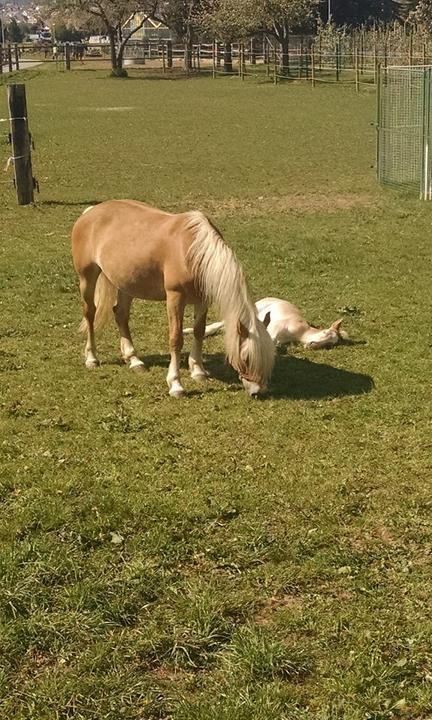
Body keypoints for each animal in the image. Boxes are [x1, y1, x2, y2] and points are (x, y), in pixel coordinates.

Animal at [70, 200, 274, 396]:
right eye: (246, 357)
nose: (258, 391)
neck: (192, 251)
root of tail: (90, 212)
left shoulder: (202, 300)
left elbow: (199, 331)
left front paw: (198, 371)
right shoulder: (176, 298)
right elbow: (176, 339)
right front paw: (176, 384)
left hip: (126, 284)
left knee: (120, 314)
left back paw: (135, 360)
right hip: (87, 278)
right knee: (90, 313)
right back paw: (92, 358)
******
* **REQUIREMENT**: Once more, give the listing above exactly, leaving each picture out.

* **PROBLEM SOLUTION**:
Body keypoints for each animal in the image. Boxes are [x1, y1, x2, y2] and points are (x, y), in pixel coordinates.

Animal at [70, 200, 274, 396]:
right eye: (246, 357)
nose: (258, 391)
neck: (192, 251)
root of tail: (90, 212)
left shoulder: (202, 300)
left elbow: (199, 331)
left front paw: (198, 371)
right shoulder: (176, 298)
right elbow: (176, 339)
right front paw: (176, 384)
left hip: (126, 284)
left knee: (120, 314)
left back paw: (135, 360)
right hip: (87, 278)
right knee: (90, 313)
right back paw: (92, 358)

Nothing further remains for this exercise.